Liu Zhe, Park Taesung
Interdisciplinary Program in Bioinformatics, Seoul National University, Seoul, Republic of Korea.
Department of Statistics, Seoul National University, Seoul, Republic of Korea.
Front Genet. 2024 Dec 10;15:1488683. doi: 10.3389/fgene.2024.1488683. eCollection 2024.
Multi-omics data integration has become increasingly crucial for a deeper understanding of the complexity of biological systems. However, effectively integrating and analyzing multi-omics data remains challenging due to their heterogeneity and high dimensionality. Existing methods often struggle with noise, redundant features, and the complex interactions between different omics layers, leading to suboptimal performance. Additionally, they face difficulties in adequately capturing intra-omics interactions due to simplistic concatenation techiniques, and they risk losing critical inter-omics interaction information when using hierarchical attention layers.
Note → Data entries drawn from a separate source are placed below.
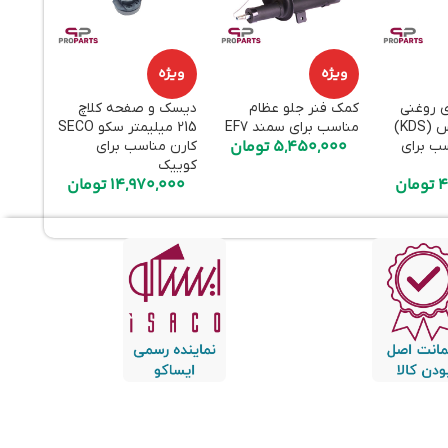
ویژه
ویژه
ویژه
ی روغنی
کمک فنر جلو عظام
دیسک و صفحه کلاچ
هواکش
عقب کی‌دی‌اس (KDS)
مناسب برای سمند EF7
215 میلیمتر سکو SECO
قطعه ا
5,450,000
تومان
سب برای
کارن مناسب برای
برای پر
000
کوییک
4
تومان
14,970,000
تومان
To address these challenges, we propose a novel Denoised Multi-Omics Integration approach that leverages the Transformer multi-head self-attention mechanism (DMOIT). DMOIT consists of three key modules: a generative adversarial imputation network for handling missing values, a sampling-based robust feature selection module to reduce noise and redundant features, and a multi-head self-attention (MHSA) based feature extractor with a noval architecture that enchance the intra-omics interaction capture. We validated model porformance using cancer datasets from the Cancer Genome Atlas (TCGA), conducting two tasks: survival time classification across different cancer types and estrogen receptor status classification for breast cancer. Our results show that DMOIT outperforms traditional machine learning methods and the state-of-the-art integration method MoGCN in terms of accuracy and weighted F1 score. Furthermore, we compared DMOIT with various alternative MHSA-based architectures to further validate our approach. Our results show that DMOIT consistently outperforms these models across various cancer types and different omics combinations. The strong performance and robustness of DMOIT demonstrate its potential as a valuable tool for integrating multi-omics data across various applications.
多组学数据整合对于更深入地理解生物系统的复杂性变得越来越关键。然而,由于多组学数据的异质性和高维度,有效地整合和分析这些数据仍然具有挑战性。现有方法往往难以处理噪声、冗余特征以及不同组学层之间的复杂相互作用,导致性能欠佳。此外,由于采用简单的拼接技术,它们在充分捕捉组学内部相互作用方面面临困难,并且在使用分层注意力层时存在丢失关键组学间相互作用信息的风险。为了应对这些挑战,我们提出了一种新颖的去噪多组学整合方法,即利用Transformer多头自注意力机制的DMOIT。DMOIT由三个关键模块组成:一个用于处理缺失值的生成对抗插补网络、一个基于采样的鲁棒特征选择模块以减少噪声和冗余特征,以及一个具有新颖架构的基于多头自注意力(MHSA)的特征提取器,该架构增强了对组学内部相互作用的捕捉。我们使用来自癌症基因组图谱(TCGA)的癌症数据集验证了模型性能,进行了两项任务:不同癌症类型的生存时间分类和乳腺癌的雌激素受体状态分类。我们的结果表明,在准确性和加权F1分数方面,DMOIT优于传统机器学习方法和最先进的整合方法MoGCN。此外,我们将DMOIT与各种基于MHSA的替代架构进行了比较,以进一步验证我们的方法。我们的结果表明,在各种癌症类型和不同组学组合中,DMOIT始终优于这些模型。DMOIT的强大性能和稳健性证明了其作为跨各种应用整合多组学数据的有价值工具的潜力。